3. With -M q35, this job passed on win7-64 & 2008-r2 & win8-32/64 & win2012/r2. Only on win7-32, it occurred bsod. And tried with virtio-win-prewhql-126 under q35, it also occurred bsod, no matter with single queue or multi-queue. 


Best Regards~
Peixiu Hou

Comment 9 ybendito 2016-12-21 14:12:10 UTC
Please without running the NDISTEst job just login to the machine under test (guest system), disable the redhat virtio ethernet adapter in the device manager, run dbgview as administrator with 'capture kernel = on', enable virtio ethernet, save log collected in dbgview and attach it to the bug.
If the disable operation does not finish - please try 'set_link <virtio device id> off'

Thanks,
Yuri

Comment 11 Peixiu Hou 2016-12-22 03:34:47 UTC
Created attachment 1234603 [details]
dbgview log with virtio-win-preqwhql-128

Comment 12 Peixiu Hou 2016-12-22 03:35:14 UTC
Created attachment 1234604 [details]
dbgview log with virtio-win-preqwhql-126

Comment 13 Peixiu Hou 2016-12-27 02:28:23 UTC
Reproduced this issue with virtio-win-prewhql-129 under q35, tried with disable-legacy=off,disable-modern=on' and the default value, both reproduced.

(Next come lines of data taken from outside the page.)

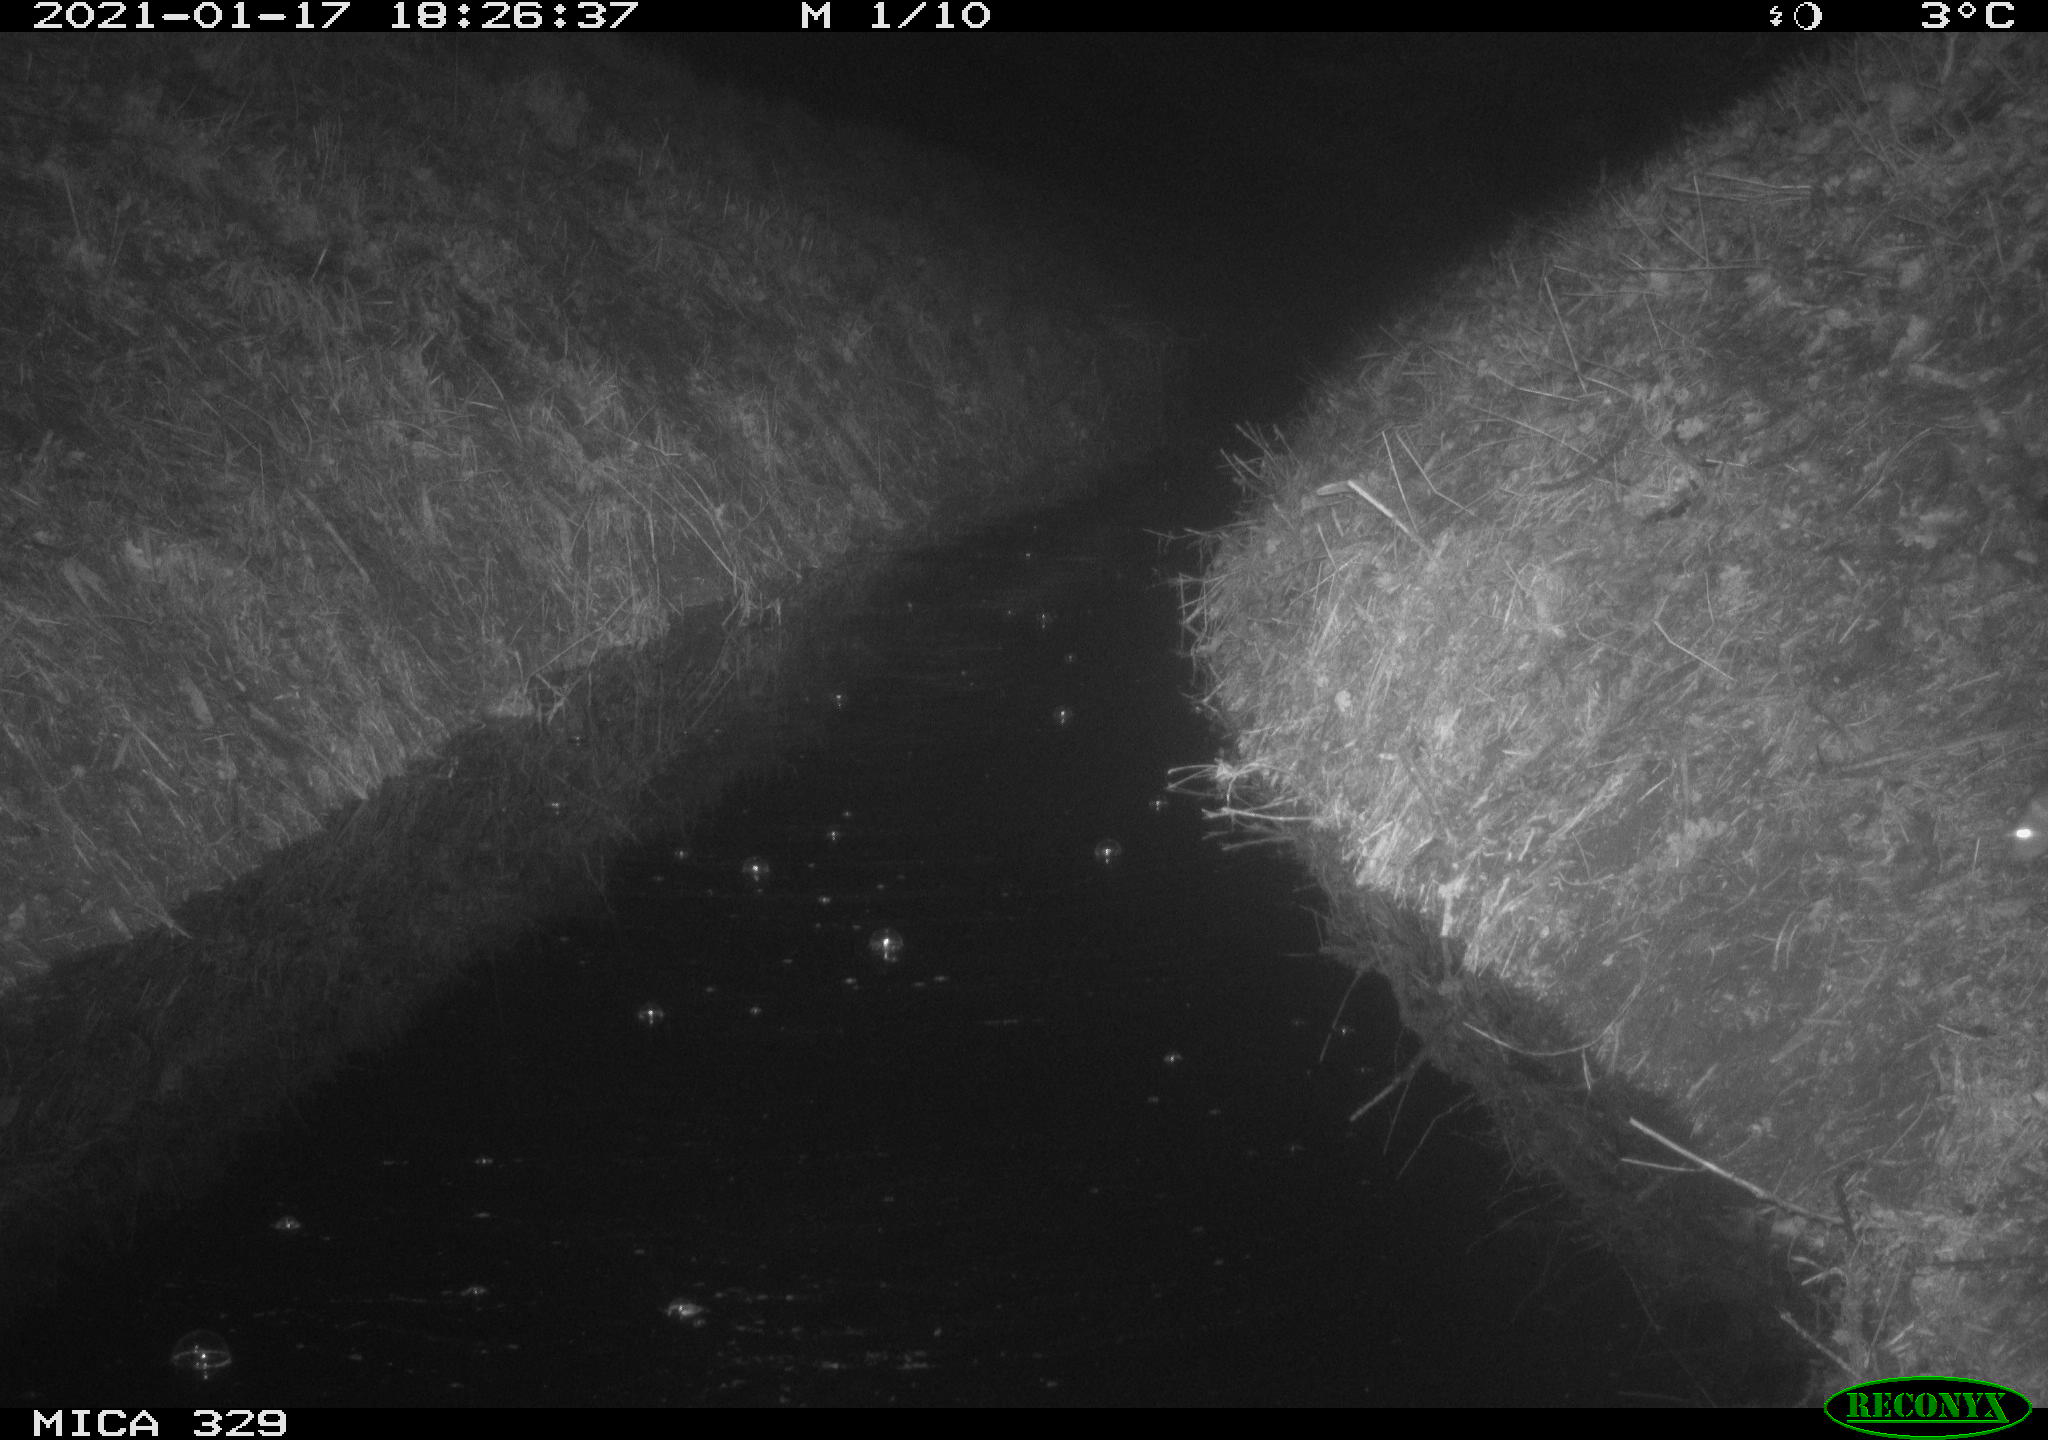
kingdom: Animalia
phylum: Chordata
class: Mammalia
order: Rodentia
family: Muridae
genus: Rattus
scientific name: Rattus norvegicus
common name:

Comment 14 ybendito 2017-01-08 15:57:57 UTC
Please retry without CDROM device

Comment 16 Peixiu Hou 2017-01-11 15:00:15 UTC
On win7-32: 
Reproduced this issue with virtio-win-prewhql-129 and multi-queue under pc.
Cannot reproduce this issue with virtio-win-prewhql-129 and sigle-queue under pc.

The dump file(bsod(7e)_1cmini6send_pc.DMP.zip) has uploaded to follow location:
http://fileshare.englab.nay.redhat.com/pub/section2/images_backup/virtio-win/1c_Mini6Send/

Best Regards~
Peixiu Hou

Comment 21 xiagao 2017-03-22 04:32:58 UTC
still fail in virtio-win-prewhql-134

Comment 22 xiagao 2017-03-24 02:07:36 UTC
"NDISTest 6.0 - [2 Machine] - 2c_Mini6RSSSendRecv" also hit this issue on win732 guest in virtio-win-prewhql-134.